THE TASK -
Because the pictures are not wanted, reproduce the rest of the records below exactly as they stand.

RECORDED INFORMATION -
↓

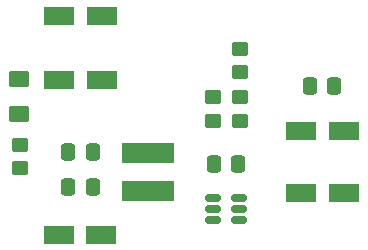
<source format=gbr>
%TF.GenerationSoftware,KiCad,Pcbnew,8.0.1-8.0.1-1~ubuntu22.04.1*%
%TF.CreationDate,2024-04-07T12:19:07+01:00*%
%TF.ProjectId,tps54202_inverting_breakout,74707335-3432-4303-925f-696e76657274,A*%
%TF.SameCoordinates,Original*%
%TF.FileFunction,Paste,Top*%
%TF.FilePolarity,Positive*%
%FSLAX46Y46*%
G04 Gerber Fmt 4.6, Leading zero omitted, Abs format (unit mm)*
G04 Created by KiCad (PCBNEW 8.0.1-8.0.1-1~ubuntu22.04.1) date 2024-04-07 12:19:07*
%MOMM*%
%LPD*%
G01*
G04 APERTURE LIST*
G04 Aperture macros list*
%AMRoundRect*
0 Rectangle with rounded corners*
0 $1 Rounding radius*
0 $2 $3 $4 $5 $6 $7 $8 $9 X,Y pos of 4 corners*
0 Add a 4 corners polygon primitive as box body*
4,1,4,$2,$3,$4,$5,$6,$7,$8,$9,$2,$3,0*
0 Add four circle primitives for the rounded corners*
1,1,$1+$1,$2,$3*
1,1,$1+$1,$4,$5*
1,1,$1+$1,$6,$7*
1,1,$1+$1,$8,$9*
0 Add four rect primitives between the rounded corners*
20,1,$1+$1,$2,$3,$4,$5,0*
20,1,$1+$1,$4,$5,$6,$7,0*
20,1,$1+$1,$6,$7,$8,$9,0*
20,1,$1+$1,$8,$9,$2,$3,0*%
G04 Aperture macros list end*
%ADD10RoundRect,0.250000X0.337500X0.475000X-0.337500X0.475000X-0.337500X-0.475000X0.337500X-0.475000X0*%
%ADD11RoundRect,0.250000X1.050000X0.550000X-1.050000X0.550000X-1.050000X-0.550000X1.050000X-0.550000X0*%
%ADD12RoundRect,0.150000X-0.512500X-0.150000X0.512500X-0.150000X0.512500X0.150000X-0.512500X0.150000X0*%
%ADD13RoundRect,0.250000X0.450000X-0.350000X0.450000X0.350000X-0.450000X0.350000X-0.450000X-0.350000X0*%
%ADD14RoundRect,0.250000X-0.450000X0.350000X-0.450000X-0.350000X0.450000X-0.350000X0.450000X0.350000X0*%
%ADD15R,4.500000X1.750000*%
%ADD16RoundRect,0.250001X0.624999X-0.462499X0.624999X0.462499X-0.624999X0.462499X-0.624999X-0.462499X0*%
G04 APERTURE END LIST*
D10*
%TO.C,C6*%
X207496500Y-89281000D03*
X209571500Y-89281000D03*
%TD*%
D11*
%TO.C,C3*%
X189865000Y-88773000D03*
X186265000Y-88773000D03*
%TD*%
D10*
%TO.C,C9*%
X199368500Y-95885000D03*
X201443500Y-95885000D03*
%TD*%
D11*
%TO.C,C5*%
X210356000Y-93091000D03*
X206756000Y-93091000D03*
%TD*%
D10*
%TO.C,C8*%
X189103000Y-97790000D03*
X187028000Y-97790000D03*
%TD*%
D11*
%TO.C,C7*%
X186243500Y-101854000D03*
X189843500Y-101854000D03*
%TD*%
D12*
%TO.C,U1*%
X199263000Y-98745000D03*
X199263000Y-99695000D03*
X199263000Y-100645000D03*
X201538000Y-100645000D03*
X201538000Y-99695000D03*
X201538000Y-98745000D03*
%TD*%
D13*
%TO.C,R2*%
X201549000Y-92202000D03*
X201549000Y-90202000D03*
%TD*%
D11*
%TO.C,C4*%
X210356000Y-98298000D03*
X206756000Y-98298000D03*
%TD*%
D14*
%TO.C,R3*%
X199263000Y-90202000D03*
X199263000Y-92202000D03*
%TD*%
D10*
%TO.C,C1*%
X187027500Y-94869000D03*
X189102500Y-94869000D03*
%TD*%
D15*
%TO.C,L1*%
X193802000Y-98171000D03*
X193802000Y-94921000D03*
%TD*%
D14*
%TO.C,R4*%
X182932500Y-94250000D03*
X182932500Y-96250000D03*
%TD*%
D13*
%TO.C,R1*%
X201549000Y-88122000D03*
X201549000Y-86122000D03*
%TD*%
D11*
%TO.C,C2*%
X189865000Y-83312000D03*
X186265000Y-83312000D03*
%TD*%
D16*
%TO.C,D1*%
X182880000Y-91657500D03*
X182880000Y-88682500D03*
%TD*%
M02*

</source>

↑

WRITTEN SOLUTION -
<source format=gbr>
%TF.GenerationSoftware,KiCad,Pcbnew,8.0.1-8.0.1-1~ubuntu22.04.1*%
%TF.CreationDate,2024-04-07T12:19:07+01:00*%
%TF.ProjectId,tps54202_inverting_breakout,74707335-3432-4303-925f-696e76657274,A*%
%TF.SameCoordinates,Original*%
%TF.FileFunction,Paste,Top*%
%TF.FilePolarity,Positive*%
%FSLAX46Y46*%
G04 Gerber Fmt 4.6, Leading zero omitted, Abs format (unit mm)*
G04 Created by KiCad (PCBNEW 8.0.1-8.0.1-1~ubuntu22.04.1) date 2024-04-07 12:19:07*
%MOMM*%
%LPD*%
G01*
G04 APERTURE LIST*
G04 Aperture macros list*
%AMRoundRect*
0 Rectangle with rounded corners*
0 $1 Rounding radius*
0 $2 $3 $4 $5 $6 $7 $8 $9 X,Y pos of 4 corners*
0 Add a 4 corners polygon primitive as box body*
4,1,4,$2,$3,$4,$5,$6,$7,$8,$9,$2,$3,0*
0 Add four circle primitives for the rounded corners*
1,1,$1+$1,$2,$3*
1,1,$1+$1,$4,$5*
1,1,$1+$1,$6,$7*
1,1,$1+$1,$8,$9*
0 Add four rect primitives between the rounded corners*
20,1,$1+$1,$2,$3,$4,$5,0*
20,1,$1+$1,$4,$5,$6,$7,0*
20,1,$1+$1,$6,$7,$8,$9,0*
20,1,$1+$1,$8,$9,$2,$3,0*%
G04 Aperture macros list end*
%ADD10RoundRect,0.250000X0.337500X0.475000X-0.337500X0.475000X-0.337500X-0.475000X0.337500X-0.475000X0*%
%ADD11RoundRect,0.250000X1.050000X0.550000X-1.050000X0.550000X-1.050000X-0.550000X1.050000X-0.550000X0*%
%ADD12RoundRect,0.150000X-0.512500X-0.150000X0.512500X-0.150000X0.512500X0.150000X-0.512500X0.150000X0*%
%ADD13RoundRect,0.250000X0.450000X-0.350000X0.450000X0.350000X-0.450000X0.350000X-0.450000X-0.350000X0*%
%ADD14RoundRect,0.250000X-0.450000X0.350000X-0.450000X-0.350000X0.450000X-0.350000X0.450000X0.350000X0*%
%ADD15R,4.500000X1.750000*%
%ADD16RoundRect,0.250001X0.624999X-0.462499X0.624999X0.462499X-0.624999X0.462499X-0.624999X-0.462499X0*%
G04 APERTURE END LIST*
D10*
%TO.C,C6*%
X207496500Y-89281000D03*
X209571500Y-89281000D03*
%TD*%
D11*
%TO.C,C3*%
X189865000Y-88773000D03*
X186265000Y-88773000D03*
%TD*%
D10*
%TO.C,C9*%
X199368500Y-95885000D03*
X201443500Y-95885000D03*
%TD*%
D11*
%TO.C,C5*%
X210356000Y-93091000D03*
X206756000Y-93091000D03*
%TD*%
D10*
%TO.C,C8*%
X189103000Y-97790000D03*
X187028000Y-97790000D03*
%TD*%
D11*
%TO.C,C7*%
X186243500Y-101854000D03*
X189843500Y-101854000D03*
%TD*%
D12*
%TO.C,U1*%
X199263000Y-98745000D03*
X199263000Y-99695000D03*
X199263000Y-100645000D03*
X201538000Y-100645000D03*
X201538000Y-99695000D03*
X201538000Y-98745000D03*
%TD*%
D13*
%TO.C,R2*%
X201549000Y-92202000D03*
X201549000Y-90202000D03*
%TD*%
D11*
%TO.C,C4*%
X210356000Y-98298000D03*
X206756000Y-98298000D03*
%TD*%
D14*
%TO.C,R3*%
X199263000Y-90202000D03*
X199263000Y-92202000D03*
%TD*%
D10*
%TO.C,C1*%
X187027500Y-94869000D03*
X189102500Y-94869000D03*
%TD*%
D15*
%TO.C,L1*%
X193802000Y-98171000D03*
X193802000Y-94921000D03*
%TD*%
D14*
%TO.C,R4*%
X182932500Y-94250000D03*
X182932500Y-96250000D03*
%TD*%
D13*
%TO.C,R1*%
X201549000Y-88122000D03*
X201549000Y-86122000D03*
%TD*%
D11*
%TO.C,C2*%
X189865000Y-83312000D03*
X186265000Y-83312000D03*
%TD*%
D16*
%TO.C,D1*%
X182880000Y-91657500D03*
X182880000Y-88682500D03*
%TD*%
M02*

</source>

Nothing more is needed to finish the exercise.